[[ DATA SECTION open ]]

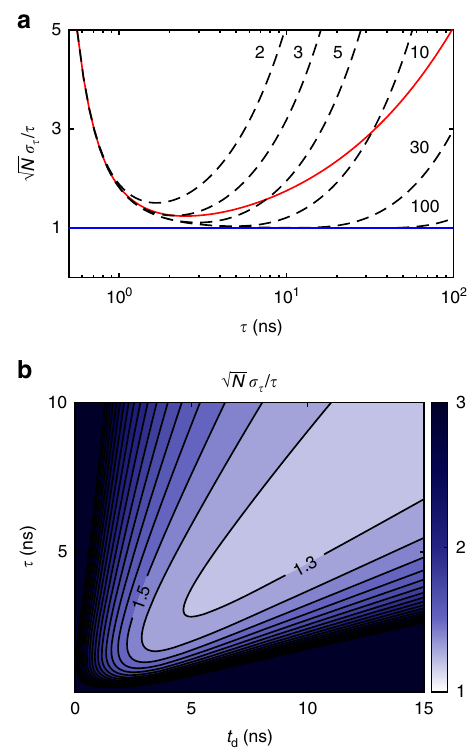
Fig. 6 Lifetime estimation error. a Cramér-Rao bound on lifetime estimation accuracy for a monoexponential fl uorescence decay using different numbers of bins. Dashed lines compare two to n -bin lifetime measurements in the case where the measurement window is n × 4 ns. The red line corresponds to two-bin lifetime estimation at 4 ns t d without fi nite measurement window (i.e., ideal step function gate). Note that the range of maximum sensitivity can be shifted with t d . The blue line indicates the shot ffiffiffiffi p N noise limit: σ τ = τ ¼ 1 = . b Simulated lifetime resolution for a realistic two- bin PC experiment with a 1 ns 10 – 90% logistic rise time PC gate and 1 ns σ e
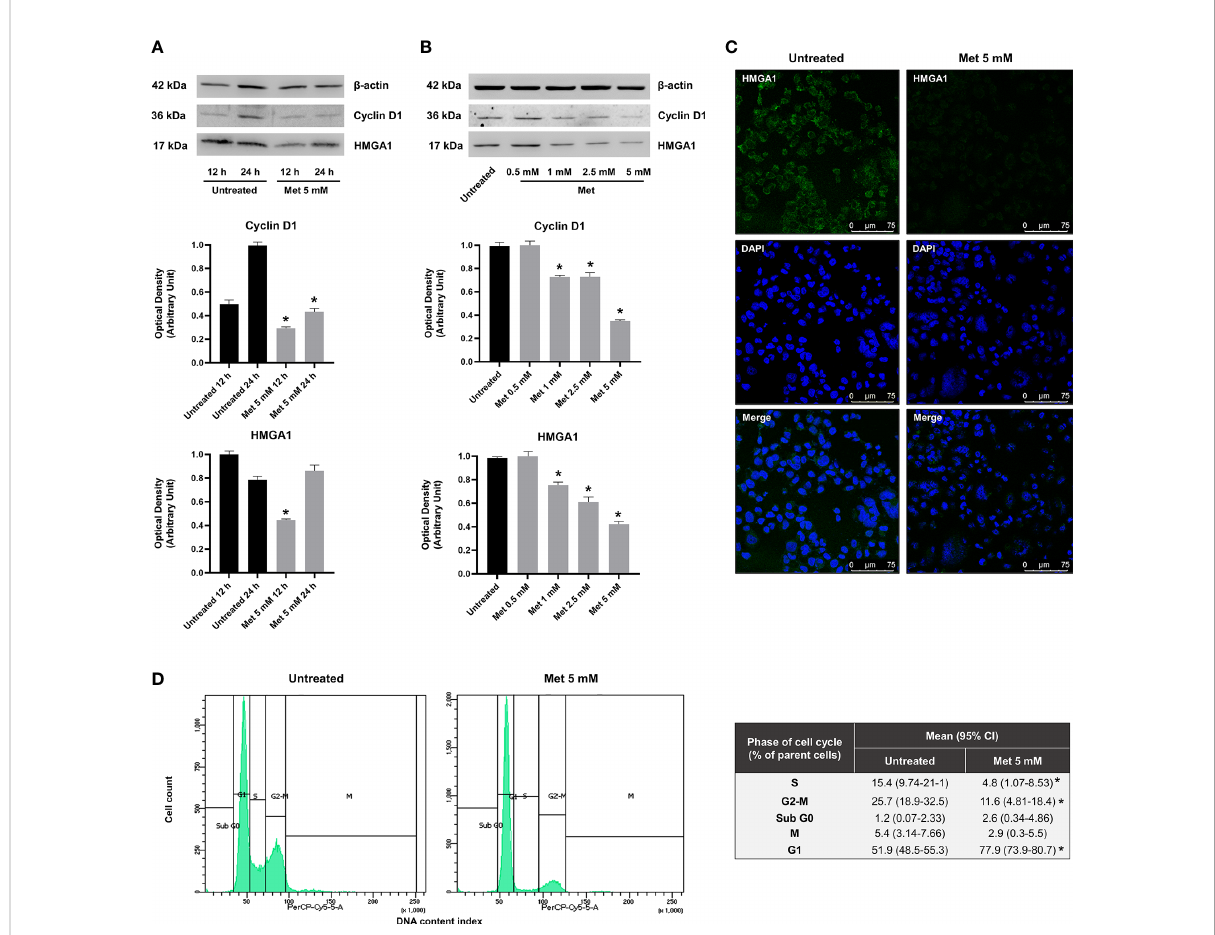
FIGURE 4 (A) Representative immunoblots of time-course experiments documenting a reduced expression of nuclear protein factors involved in cell cycle regulation (HMGA1 and cyclin D1) following 12 h and 24 h treatment with Met 5 mM in SEM-1 cells. * p < 0.05 vs untreated cells (black bars) at each time point. (B) Representative immunoblots documenting a dose-dependent reduced expression of HMGA1 and cyclin D1 following 12 h treatment with Met concentrations equal or lower than the IC 50 (0.5 to 5 mM). * p < 0.05 vs untreated cells (black bars). (C) Immuno fl uorescence assay was performed to map HMGA1 (green fl uorescence) in SEM-1 cells following 12 h treatment with Met 5 mM. Nuclear staining was performed with DAPI dye (blue fl uorescence). Representative confocal images. Scale bar: 75 µm. (D) Distribution of cell cycle phases by PI staining in fl ow cytometry following 24 h treatment with Met 5 mM. Cell distribution across the phases of cell cycle was compared using the Chi-square test. * p < 0.05 vs untreated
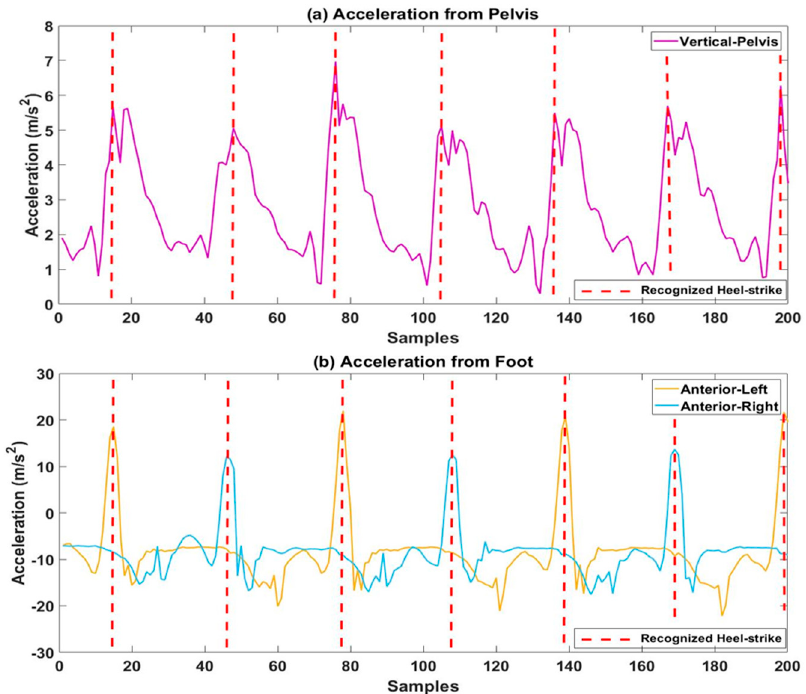
Figure 3. Recognized steps using accelerations from ( a ) pelvis and ( b ) foot. The step was recognized by detecting a heel-strike to another heel-strike. Red dotted lines represented the heel-strikes.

[[ DATA SECTION closed ]]

■ EXERCISE GOAL ■
Write out the material exactly as it stands, omitting every picture.

■ TASK OUTPUT ■
Fig. 6 Lifetime estimation error. a Cramér-Rao bound on lifetime estimation accuracy for a monoexponential fl uorescence decay using different numbers of bins. Dashed lines compare two to n -bin lifetime measurements in the case where the measurement window is n × 4 ns. The red line corresponds to two-bin lifetime estimation at 4 ns t d without fi nite measurement window (i.e., ideal step function gate). Note that the range of maximum sensitivity can be shifted with t d . The blue line indicates the shot ffiffiffiffi p N noise limit: σ τ = τ ¼ 1 = . b Simulated lifetime resolution for a realistic two- bin PC experiment with a 1 ns 10 – 90% logistic rise time PC gate and 1 ns σ e
FIGURE 4 (A) Representative immunoblots of time-course experiments documenting a reduced expression of nuclear protein factors involved in cell cycle regulation (HMGA1 and cyclin D1) following 12 h and 24 h treatment with Met 5 mM in SEM-1 cells. * p < 0.05 vs untreated cells (black bars) at each time point. (B) Representative immunoblots documenting a dose-dependent reduced expression of HMGA1 and cyclin D1 following 12 h treatment with Met concentrations equal or lower than the IC 50 (0.5 to 5 mM). * p < 0.05 vs untreated cells (black bars). (C) Immuno fl uorescence assay was performed to map HMGA1 (green fl uorescence) in SEM-1 cells following 12 h treatment with Met 5 mM. Nuclear staining was performed with DAPI dye (blue fl uorescence). Representative confocal images. Scale bar: 75 µm. (D) Distribution of cell cycle phases by PI staining in fl ow cytometry following 24 h treatment with Met 5 mM. Cell distribution across the phases of cell cycle was compared using the Chi-square test. * p < 0.05 vs untreated
Figure 3. Recognized steps using accelerations from ( a ) pelvis and ( b ) foot. The step was recognized by detecting a heel-strike to another heel-strike. Red dotted lines represented the heel-strikes.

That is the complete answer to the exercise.